Para Josep Pla, en “El advenimiento de la República”, el 14 de abril de 1931 se vivió con un entusiasmo que no cesaba de crecer, un día en el que todo cogió “un aire de verbena triunfante, un aire de alborozo franco y desenfrenado -sólo que es una verbena política-. La gente se abraza, grita, suda, canta (…) Pasan sobre la multitud ráfagas de entusiasmo cívico que determinan movimientos de enternecimiento humano”.

14 DE ABRIL, LA REPÚBLICA

Aquel 14 de abril fue, tal como escribiera María Zambrano sesenta y cuatro años después en Diario 16 “tan hermoso como inesperado: salió el día en estado naciente; es decir, nació. Solamente por eso, aunque hubiera nacido otra cosa –hermosa, se entiende–, también ella tendría un inmenso valor.

En el himno de Homero, Afrodita se hace merecedora de ese mismo epíteto: ´La Naciente`. Así es llamada. Y de Afrodita fue aquel día, un día naciente, donde todo nació: hasta el día, hasta las nubes, hasta la gente (…) si lo que nació de ese día naciente fue la República, no puede ser por azar. Fue, pues, un nacimiento y no una proclamación.

Las gentes sólo pensábamos –es muy cursi, lo sé, pero es verdad– en amarnos, en abrazarnos sin conocernos. Llorábamos de alegría, unos y otros, en la Puerta del Sol. Yo estaba allí cuando llegó Miguel Maura, cuando entró en el Ministerio de Gobernación. El edificio se había ido llenando de gentes, como convocadas por una especie de corona de nubes que se había ido formando en el cielo.

Era una hermosísima corona, tan hermosa que, una vez vista y contemplada, hace imposible aceptar ninguna otra corona. Se hizo sola, con esas nubes de abril que son un poco hinchadas, pero contenidamente; un poco rosadas, pero contenidamente.
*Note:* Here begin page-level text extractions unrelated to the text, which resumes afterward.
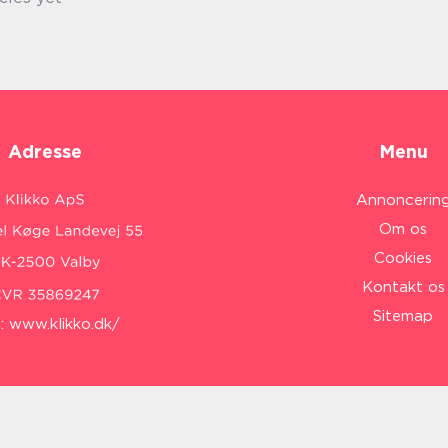
Adresse
Menu
Annoncerin
Om os
Cookies
Kontakt os
Sitemap
:
www.klikko.dk/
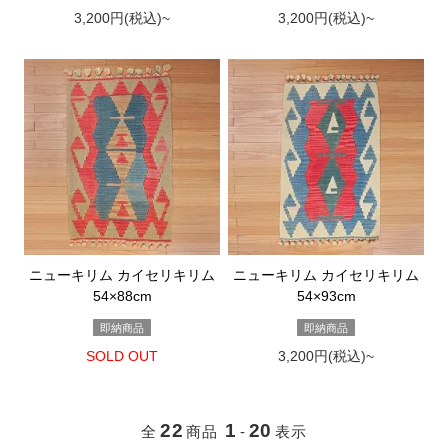
3,200円(税込)~
3,200円(税込)~
ニューキリム カイセリキリム
ニューキリム カイセリキリム
54×88cm
54×93cm
即納商品
即納商品
SOLD OUT
3,200円(税込)~
22
1
20
全
商品
-
表示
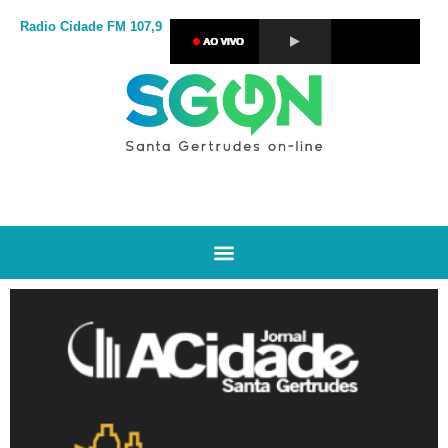
Radio Cidade
FM 107,9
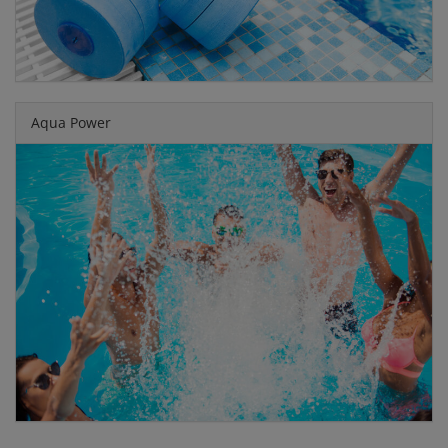
Aqua Power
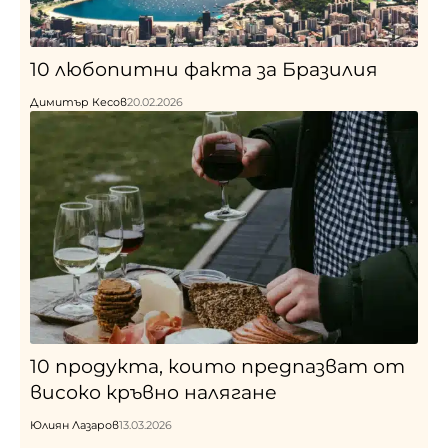
10 любопитни факта за Бразилия
Димитър Кесов
20.02.2026
10 продукта, които предпазват от
високо кръвно налягане
Юлиян Лазаров
13.03.2026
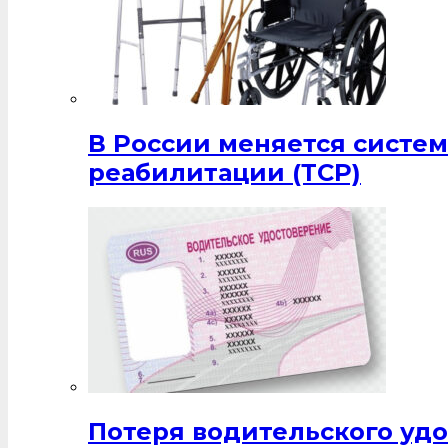
В России меняется систе
реабилитации (ТСР)
Потеря водительского удо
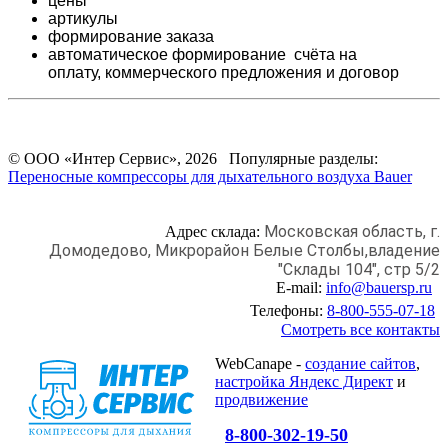
цены
артикулы
формирование заказа
автоматическое формирование счёта на
оплату,
коммерческого предложения и
договор
© ООО «Интер Сервис», 2026 Популярные разделы:
Переносные компрессоры для дыхательного воздуха Bauer
Московская область, г.
Адрес склада:
Домодедово,
Микрорайон Белые Столбы,
владение
"Склады 104", стр 5/2
E-mail:
info@bauersp.ru
Телефоны:
8-800-555-07-18
Смотреть все контакты
WebCanape -
создание сайтов
,
настройка Яндекс Директ
и
продвижение
8-800-302-19-50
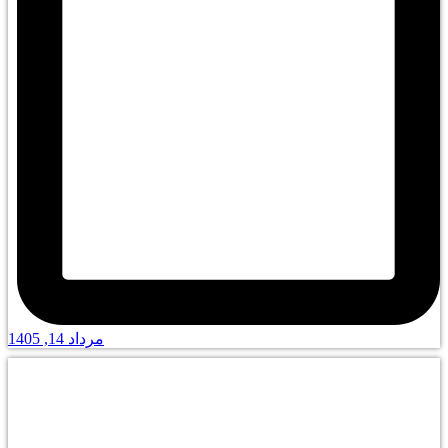
مرداد 14, 1405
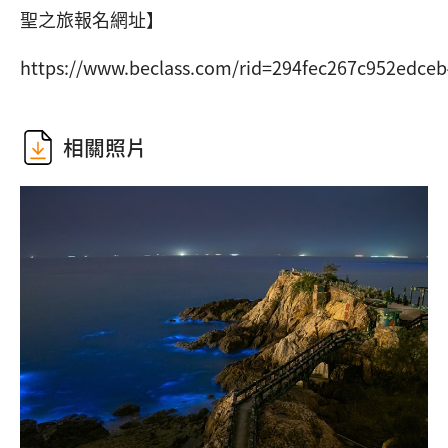
聖之旅報名網址】
https://www.beclass.com/rid=294fec267c952edce
相關照片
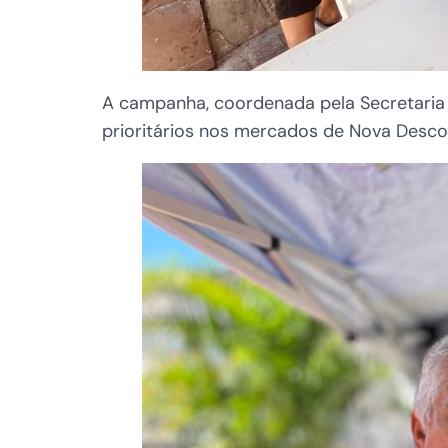
A campanha, coordenada pela Secretaria 
prioritários nos mercados de Nova Desco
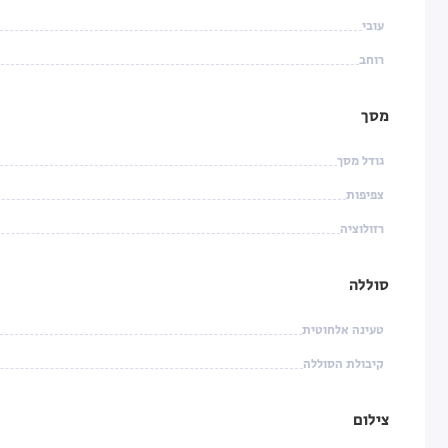
עובי
רוחב
מסך
גודל מסך
צפיפות
רזולוציה
סוללה
טעינה אלחוטית
קיבולת הסוללה
צילום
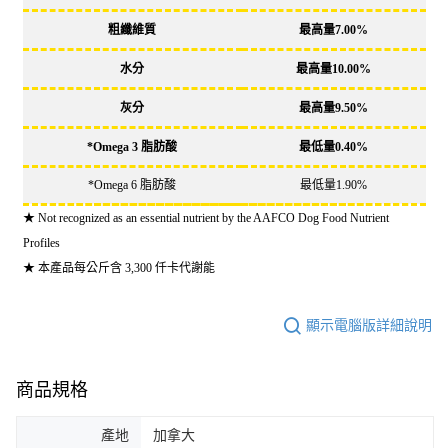
粗纖維質
最高量7.00%
水分
最高量10.00%
灰分
最高量9.50%
*Omega 3 脂肪酸
最低量0.40%
*Omega 6 脂肪酸
最低量1.90%
★ Not recognized as an essential nutrient by the AAFCO Dog Food Nutrient
Profiles
★ 本產品每公斤含 3,300 仟卡代謝能
顯示電腦版詳細說明
商品規格
產地
加拿大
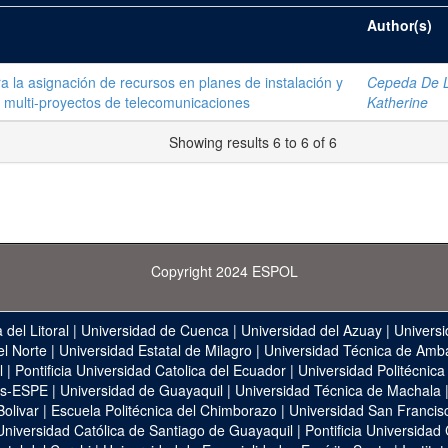
Author(s)
 la asignación de recursos en planes de instalación y
Cepeda De La
 multi-proyectos de telecomunicaciones
Katherine
Showing results 6 to 6 of 6
Copyright 2024 ESPOL
 del Litoral
|
Universidad de Cuenca
|
Universidad del Azuay
|
Universi
el Norte
|
Universidad Estatal de Milagro
|
Universidad Técnica de Amb
l
|
Pontificia Universidad Catolica del Ecuador
|
Universidad Politécnica
as-ESPE
|
Universidad de Guayaquil
|
Universidad Técnica de Machala
Bolivar
|
Escuela Politécnica del Chimborazo
|
Universidad San Francis
Universidad Católica de Santiago de Guayaquil
|
Pontificia Universidad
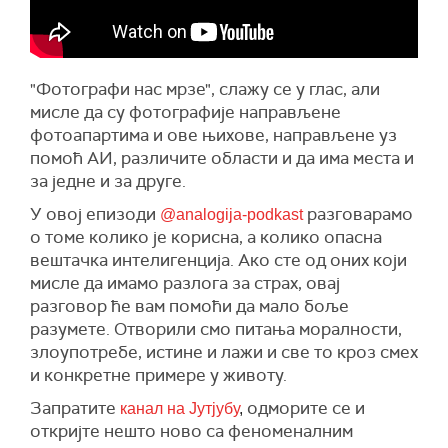
"Фотографи нас мрзе", слажу се у глас, али
мисле да су фотографије направљене
фотоапартима и ове њихове, направљене уз
помоћ АИ, различите области и да има места и
за једне и за друге.
У овој епизоди
разговарамо
@analogija-podkast
о томе колико је корисна, а колико опасна
вештачка интелигенција. Ако сте од оних који
мисле да имамо разлога за страх, овај
разговор ће вам помоћи да мало боље
разумете. Отворили смо питања моралности,
злоупотребе, истине и лажи и све то кроз смех
и конкретне примере у животу.
Запратите
одморите се и
канал на Јутјубу
,
откријте нешто ново са феноменалним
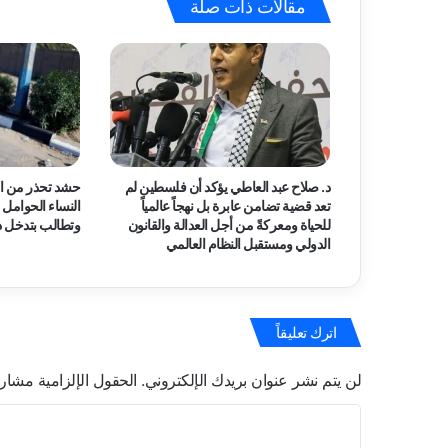
مقالات ذات صلة
الوحدة
الوطني؟
د. صلاح عبد العاطي يؤكد أن فلسطين لم
حشد تحذر من ال
تعد قضية تضامن عابرة بل نهجاً عالمياً
النساء الحوامل
للحياة ومعركةً من أجل العدالة والقانون
وتطالب بتدخل د
الدولي ومستقبل النظام العالمي
اترك تعليقاً
لن يتم نشر عنوان بريدك الإلكتروني.
الحقول الإلزامية مشار إ
ا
Era algo tenue e indeleble a la par, algo inolvidable siendo tan leve, tan sostenido que no se sabe qué esfera celeste tenía que ser, y, de no ser celeste, lo más cerca que en este planeta puede haber de celeste.

Florecieron las banderas republicanas, florecieron no se sabía desde qué campo de amapolas o de tomillo. Hasta había perfume a campo, a campo de España. Y, entonces, todo fue muy sencillo: Miguel Maura avanzó con la bandera republicana en los brazos. La llevaba tiernamente, como se lleva un depósito sagrado, un ser querido. La desplegó y dijo simplemente: ´Queda proclamada la República`. Fue un momento de puro éxtasis”.

Pues eso, que viva la República y que podamos ver nacer la tercera.